How to behave in a complex open-ended environment?

Multiple complimentary approaches are available for modelling the adaptive behaviour of individual agents in complex systems, and in this work reinforcement learning is the focus. A core problem here is that unambiguous identification of rewards driving the behaviour of entities operating in complex (open-ended) real-world environments is at least difficult, if not impossible. In part this is because the true goals of agents are not observable; also, reward-driven behaviours emerge endogenously over longer timescales and are dynamically updated as environments change. Defining a reliable reward function to use in models therefore remains a challenge. Reproducing the emergence of rewards is a potential solution, and would be have application in many domains.

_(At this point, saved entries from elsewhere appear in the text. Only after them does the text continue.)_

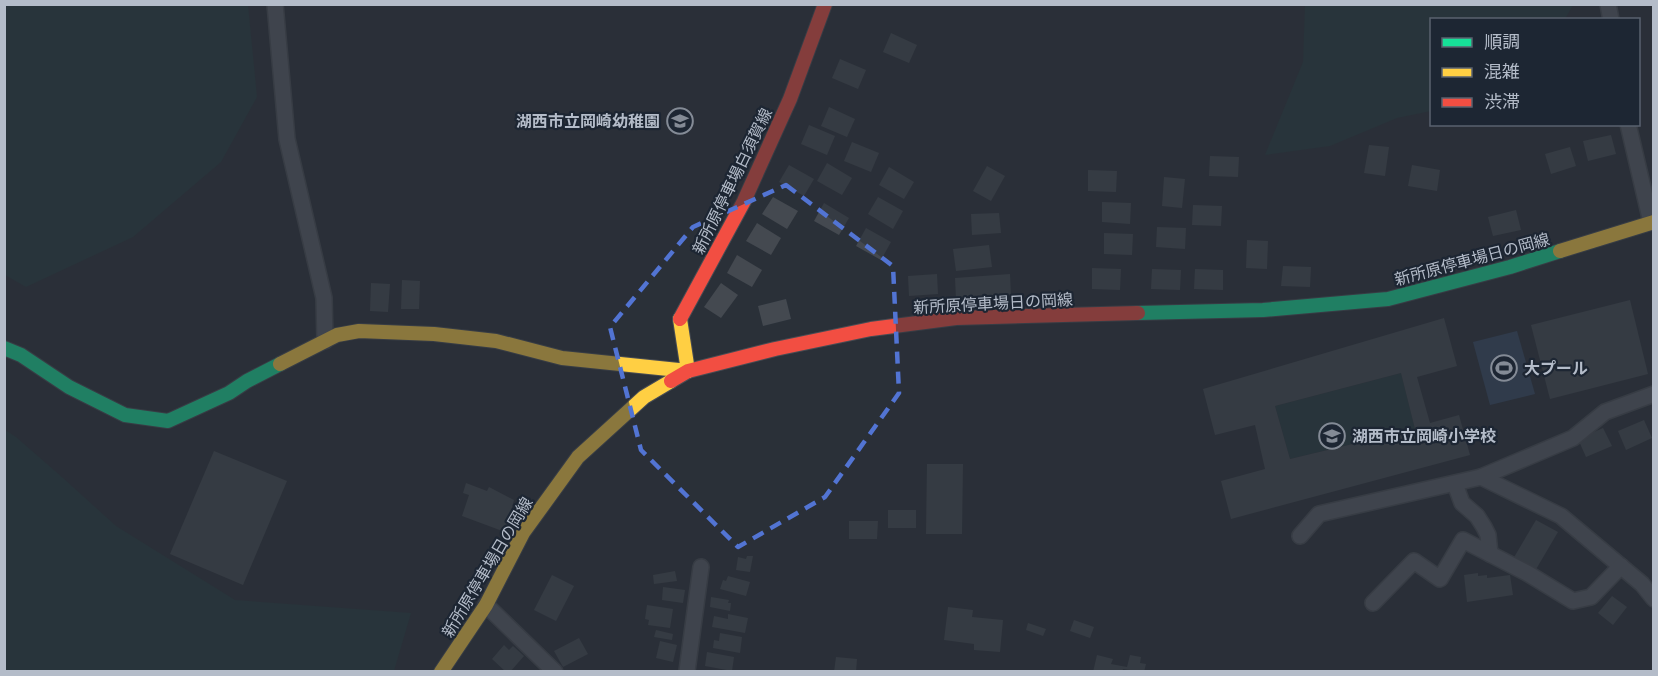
<svg xmlns="http://www.w3.org/2000/svg" width="1658" height="676" font-family="'Open Sans','Noto Sans JP',sans-serif">
<style>
.green{fill:#273a3e}
.water{fill:#384963}
.building{fill:#444950;fill-rule:evenodd}
.lines{fill:none;stroke-linecap:round;stroke-linejoin:round}
.street-casing{stroke:#484c53;stroke-width:18}
.fast-casing{stroke:#484c53;stroke-width:16}
.slow-casing{stroke:#484c53;stroke-width:16}
.jam-casing{stroke:#484c53;stroke-width:16}
.street{stroke:#5a5e66;stroke-width:15}
.fast{stroke:#16e098;stroke-width:14}
.slow{stroke:#ffcf43;stroke-width:14}
.jam{stroke:#f24e42;stroke-width:14}
.marked{fill:none;stroke:#5274d3;stroke-width:4.5;stroke-dasharray:12 8;stroke-linejoin:round}
.labels{text-anchor:middle;dominant-baseline:central;stroke-width:4.5;stroke-linejoin:round;paint-order:stroke}
.poi-label{font-size:16px;font-weight:bold;fill:#b4bcc9;stroke:#1d2633;text-anchor:start}
.street-label{font-size:16px;fill:#b4bcc9;stroke:#1d2633}
</style>
<rect width="100%" height="100%" fill="#2a3038"/>
<g class="green">
<polygon points="5,4 248,5 257,97 221,162 133,237 26,287 5,275"/>
<polygon points="1305,5 1573,5 1565,19 1432,20 1431,111 1397,118 1330,146 1265,155 1303,62"/>
<polygon points="1401,373 1415,429 1290,459 1275,406"/>
<polygon points="5,430 16,437 63,478 116,526 235,600 411,613 394,671 5,671"/>
</g>
<polygon class="water" points="1517,331 1535,394 1490,405 1473,342"/>
<g class="building">
<polygon points="891,33 917,45 909,63 883,52"/>
<polygon points="840,59 866,70 858,89 832,78"/>
<polygon points="829,107 855,119 847,137 821,126"/>
<polygon points="809,125 835,136 827,155 801,144"/>
<polygon points="1611,135 1616,154 1588,161 1583,141"/>
<polygon points="852,142 879,153 871,172 844,161"/>
<polygon points="1369,145 1389,147 1385,176 1364,173"/>
<polygon points="1570,147 1576,166 1551,174 1545,154"/>
<polygon points="1210,156 1239,157 1238,177 1209,176"/>
<polygon points="827,163 852,178 842,195 817,181"/>
<polygon points="789,165 814,179 804,196 779,182"/>
<polygon points="1412,165 1440,170 1437,191 1408,186"/>
<polygon points="987,166 1005,176 991,201 973,191"/>
<polygon points="889,167 914,182 904,199 879,185"/>
<polygon points="1088,170 1117,171 1116,192 1088,191"/>
<polygon points="1164,177 1185,179 1182,208 1162,206"/>
<polygon points="773,197 798,211 787,229 762,214"/>
<polygon points="878,197 903,211 893,229 868,214"/>
<polygon points="1102,202 1131,203 1130,224 1102,222"/>
<polygon points="824,203 849,218 839,235 814,221"/>
<polygon points="1193,205 1222,206 1221,226 1192,225"/>
<polygon points="1516,210 1521,230 1493,236 1488,217"/>
<polygon points="999,213 1001,233 972,235 971,214"/>
<polygon points="757,223 781,238 771,255 746,241"/>
<polygon points="1157,227 1186,228 1185,249 1156,247"/>
<polygon points="866,228 891,242 881,260 856,246"/>
<polygon points="1104,233 1133,234 1132,255 1104,254"/>
<polygon points="1247,240 1268,241 1267,269 1246,268"/>
<polygon points="989,245 992,267 956,271 953,249"/>
<polygon points="737,255 762,270 752,287 727,273"/>
<polygon points="1283,266 1311,267 1310,287 1281,286"/>
<polygon points="1092,268 1121,269 1120,290 1092,289"/>
<polygon points="1152,269 1181,270 1180,290 1151,289"/>
<polygon points="1195,269 1223,270 1223,290 1194,289"/>
<polygon points="937,274 938,294 909,296 908,276"/>
<polygon points="1010,274 1011,296 956,299 955,278"/>
<polygon points="402,280 420,281 419,309 401,309"/>
<polygon points="371,283 390,284 388,312 370,311"/>
<polygon points="721,283 738,295 721,318 704,307"/>
<polygon points="786,299 791,319 763,326 758,306"/>
<polygon points="1630,300 1648,374 1550,399 1531,325"/>
<path d="M1444 318 1457 366 1417 377 1430 423 1459 415 1470 455 1231 519 1221 481 1265 469 1255 425 1215 435 1203 389ZM1401 373 1415 429 1290 459 1275 406Z"/>
<polygon points="1644,420 1652,438 1626,450 1618,431"/>
<polygon points="1603,428 1612,446 1586,457 1578,439"/>
<polygon points="214,451 287,481 243,585 170,554"/>
<polygon points="927,464 963,464 962,534 926,534"/>
<polygon points="466,483 487,491 489,487 514,500 505,532 462,516 469,495 463,493"/>
<rect x="888" y="510" width="28" height="18"/>
<polygon points="1536,520 1558,532 1535,571 1513,559"/>
<polygon points="849,521 878,521 877,539 849,539"/>
<polygon points="747,556 753,556 750,572 736,570 738,557 746,559"/>
<polygon points="675,571 677,581 654,584 653,575"/>
<polygon points="1478,573 1478,576 1487,575 1487,578 1510,575 1513,595 1467,602 1464,575"/>
<polygon points="552,575 574,586 556,621 534,610"/>
<polygon points="728,576 750,582 746,596 720,589 723,580 726,581"/>
<polygon points="663,587 685,590 683,603 662,600"/>
<polygon points="1612,596 1627,607 1613,625 1598,613"/>
<polygon points="711,597 729,600 728,603 731,603 730,611 710,607"/>
<polygon points="647,605 673,609 670,628 648,625 649,620 645,619"/>
<polygon points="948,607 973,610 972,617 1003,620 1000,652 974,650 974,644 944,640"/>
<polygon points="728,614 748,618 745,633 712,627 714,616 728,619"/>
<polygon points="1074,620 1094,627 1090,638 1070,631"/>
<polygon points="1028,623 1046,629 1043,636 1026,630"/>
<polygon points="656,630 673,634 672,640 654,637"/>
<polygon points="720,633 742,637 740,653 713,648 714,640 719,641"/>
<polygon points="579,638 588,654 563,667 554,651"/>
<polygon points="660,641 677,645 673,662 656,658"/>
<polygon points="504,645 509,650 513,646 524,656 510,672 506,672 492,659"/>
<polygon points="707,652 734,657 732,671 705,666"/>
<polygon points="1097,655 1113,659 1111,664 1127,667 1130,655 1141,657 1140,663 1146,664 1144,672 1123,669 1122,672 1093,672"/>
<polygon points="836,657 857,659 856,672 834,672"/>
</g>
<g class="lines">
<g class="street-casing">
<g id="street">
<polyline points="275,4 287,139 324,298 325,341"/>
<polyline points="1608,4 1611,20"/>
<polyline points="1628,124 1651,222"/>
<polyline points="1481,477 1573,438 1605,412 1654,394"/>
<polyline points="1455,484 1462,503 1477,516 1484,527 1488,535 1490,554"/>
<polyline points="1300,536 1319,514 1481,477 1561,516 1642,584 1654,599"/>
<polyline points="1373,603 1414,561 1440,579 1463,540 1527,573 1573,601 1591,597 1621,566"/>
<polyline points="486,605 555,672"/>
<polyline points="687,671 701,567"/>
</g>
</g>
<g class="fast-casing">
<g id="fast">
<polyline points="1138,313 1263,310 1388,299 1510,267 1560,251"/>
<polyline points="4,348 21,355 69,387 125,415 168,421 229,393 247,381 280,364"/>
</g>
</g>
<g class="slow-casing">
<g id="slow">
<polyline points="1560,251 1654,222"/>
<polyline points="280,364 337,335 359,331 434,334 496,341 562,358 688,371 680,319"/>
<polyline points="441,672 486,605 523,533 578,457 644,397 671,381"/>
</g>
</g>
<g class="jam-casing">
<g id="jam">
<polyline points="680,319 744,201 790,99 825,4"/>
<polyline points="671,381 688,371 775,349 871,329 956,318 1138,313"/>
</g>
</g>
<use href="#street" class="street"/>
<use href="#fast" class="fast"/>
<use href="#slow" class="slow"/>
<use href="#jam" class="jam"/>
</g>
<path d="M0 0H1658V676H0ZM786 185 893 266 899 393 825 497 738 547 641 450 610 327 693 227Z" fill="#2a3038" fill-opacity=".55" fill-rule="evenodd"/>
<path class="marked" d="M786 185 893 266 899 393 825 497 738 547 641 450 610 327 693 227Z"/>
<defs>
<g id="school-ring" transform="scale(1.35)"><circle r="9.5" fill="#1d2633" stroke="#848b96" stroke-width="1.5"/><path d="M0-5L7-2L0 1L-7-2ZM-4 1L0 2.5L4 1V4Q0 6-4 4Z" fill="#848b96"/></g>
<g id="stadium-ring" transform="scale(1.35)"><circle r="9.5" fill="#1d2633" stroke="#848b96" stroke-width="1.5"/><path d="M0-5a6.5 5 0 1 0 0 10a6.5 5 0 1 0 0-10ZM-3.5-1.8h7v3.6h-7Z" fill="#848b96"/></g>
</defs>
<g fill-rule="evenodd">
<use href="#school-ring" x="680" y="121"/>
<use href="#stadium-ring" x="1504" y="368"/>
<use href="#school-ring" x="1332" y="436"/>
</g>
<g class="labels">
<g class="poi-label">
<text x="660" y="121" text-anchor="end">湖西市立岡崎幼稚園</text>
<text x="1524" y="368">大プール</text>
<text x="1352" y="436">湖西市立岡崎小学校</text>
</g>
<g class="street-label">
<text transform="translate(732 181) rotate(-64)">新所原停車場白須賀線</text>
<text transform="translate(1472 259) rotate(-15)">新所原停車場日の岡線</text>
<text transform="translate(993 303) rotate(-3)">新所原停車場日の岡線</text>
<text transform="translate(487 567) rotate(-59)">新所原停車場日の岡線</text>
</g>
</g>
<rect width="1658" height="676" fill="none" stroke="#b4bcc9" stroke-width="12"/>
<rect x="1430" y="18" width="210" height="108" fill="#1d2633" stroke="#59626f" stroke-width="1.5"/>
<rect x="1442" y="38" width="30" height="9" fill="#16e098" stroke="#59626f" stroke-width="1.5"/>
<text x="1484" y="48" font-size="18" fill="#b4bcc9">順調</text>
<rect x="1442" y="68" width="30" height="9" fill="#ffcf43" stroke="#59626f" stroke-width="1.5"/>
<text x="1484" y="78" font-size="18" fill="#b4bcc9">混雑</text>
<rect x="1442" y="98" width="30" height="9" fill="#f24e42" stroke="#59626f" stroke-width="1.5"/>
<text x="1484" y="108" font-size="18" fill="#b4bcc9">渋滞</text>
</svg>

Simulation experiments will be described which assess a candidate algorithm for the dynamic updating of rewards, RULE: Reward Updating through Learning and Expectation. The approach is tested in a simplified ecosystem-like setting where manipulated conditions challenge the survival of an entity population, calling for significant behavioural change.

About the speaker:

Richard Bailey is Professor of Environmental Systems at the University of Oxford. His academic life in began in Earth Sciences and he holds a PhD from London University in solid state physics, with applications to long-term environmental change. Over many years, Richard developed a fascination with complex systems and eventually moved out of physics and in to the modelling of large scale environmental systems, with applications first in ecology and more recently in coupled human-environmental systems. He is very much interested in theoretical issues, but also tries to be useful in helping solve significant environmental problems. His applied work over the last 10 years has focused on fisheries and ocean ecology, plastic pollution, and; agriculture.

Richard works with various international bodies: UN on plastics; governments, NGOs, charities on plastic and on oceans; a small number of US start-ups on AI/ML applications for environmental solutions.